The number of infection cases worldwide exceeded 165m as at 20 May 2021. In Africa, the number of infections stood at 4.7m, representing 2.8% of the global total. The countries with the highest infection in Africa are: South Africa, Morocco, Tunisia, Ethiopia and Egypt. The recovery rate in May is 97.5% and 97.1% for global and Africa respectively.


According to AFRAA, the traffic recovery for Jan-May was 37% of 2019 level. In May alone, traffic declined by 62.2% compared to same month in 2019. Similarly, capacity declined 53.1% compared to May 2021. Mauritius remains the most impacted hub, with a reduction of 98% of possible connections to/from African airports compared to March 2020. Connectivity at Nairobi JKIA reduced mainly due to schedule adjustments and frequency reduction of national carrier, KQ.


AFRAA revealed that demand for domestic passenger travel continues to out-perform intra-Africa and intercontinental at 61.5% compared to 23.1% for intra-Africa and 15.1% for intercontinental.
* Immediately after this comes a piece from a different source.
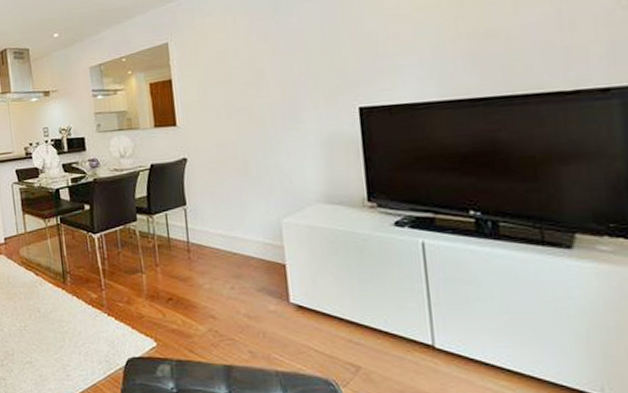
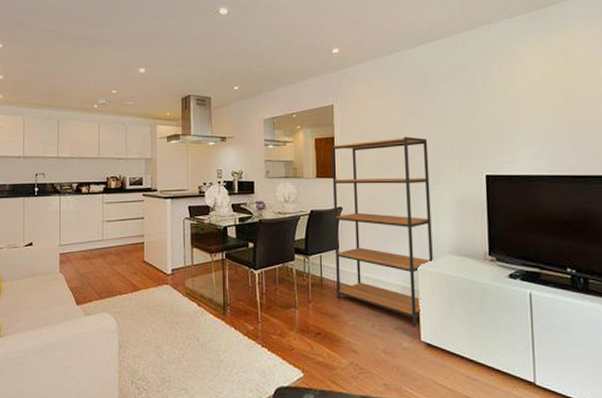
bookshelf: none [169,70,299,286] -> present [331,136,433,326]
In terms of capacity seats offered, domestic, intra-Africa and intercontinental account for 47.7%, 27.2% and 25.1% respectively.
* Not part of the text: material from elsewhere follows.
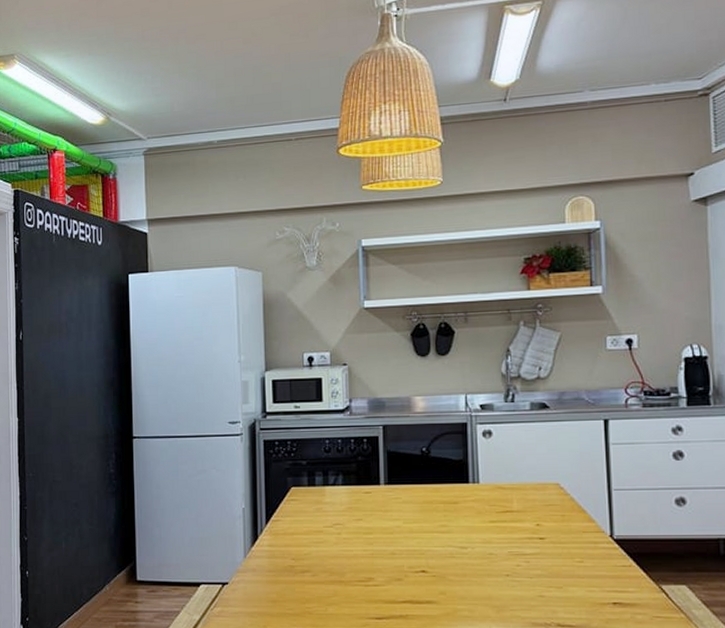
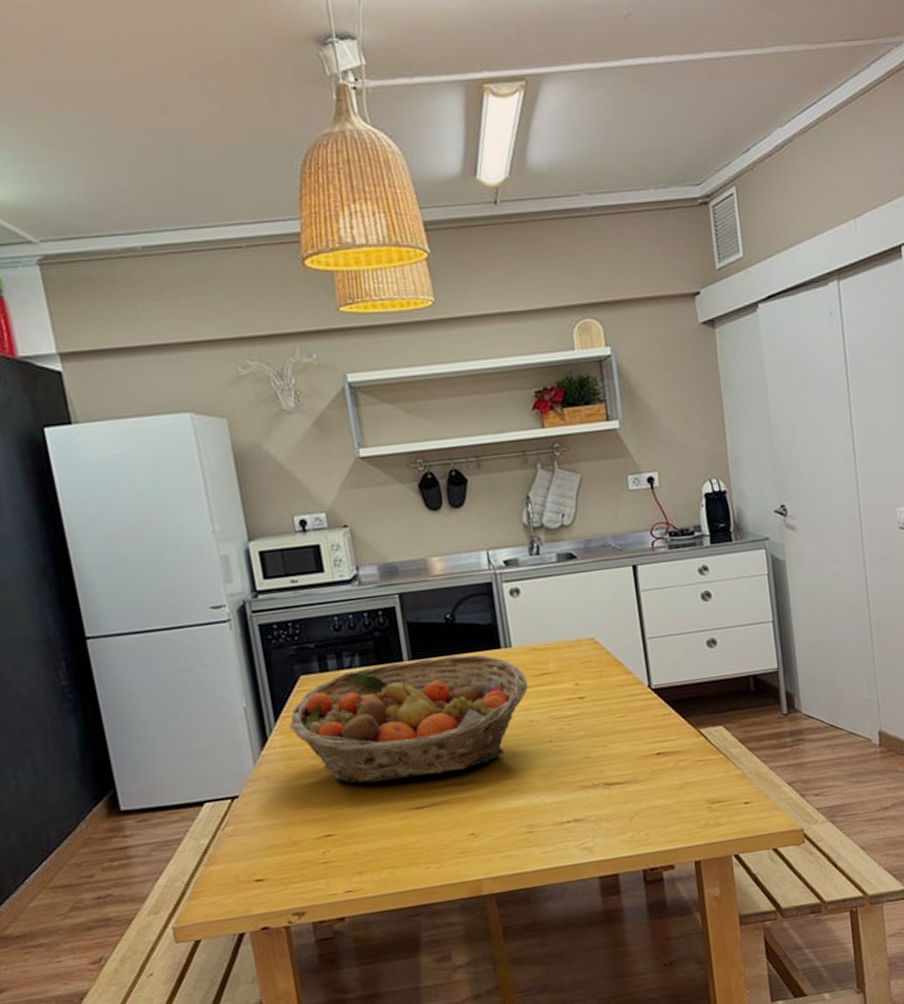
fruit basket: none [277,484,491,591] -> present [289,654,528,784]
After 3 consecutive months of increase in the number of international routes operated by African airlines – February-April -, May saw a dip following border closure announcements by the governments of Algeria and Morocco resulting in airlines in the 2 countries suspending some routes.


Ethiopian, RwandAir and SA Airlink however re-opened more routes in May. But the general constrained passenger demand is due to continued increase in Covid-19 cases globally, constantly evolving travel health advisories as well as restrictive access to many tourist sites around the world, AFRAA aded.


With the low volume of traffic, airlines continue to suffer major losses month after month. In the first quarter of 2021 alone, airlines loss was $2.6b and the estimate for Q2 is $2.5b. In 2020, African airlines cumulatively lost $10.21b.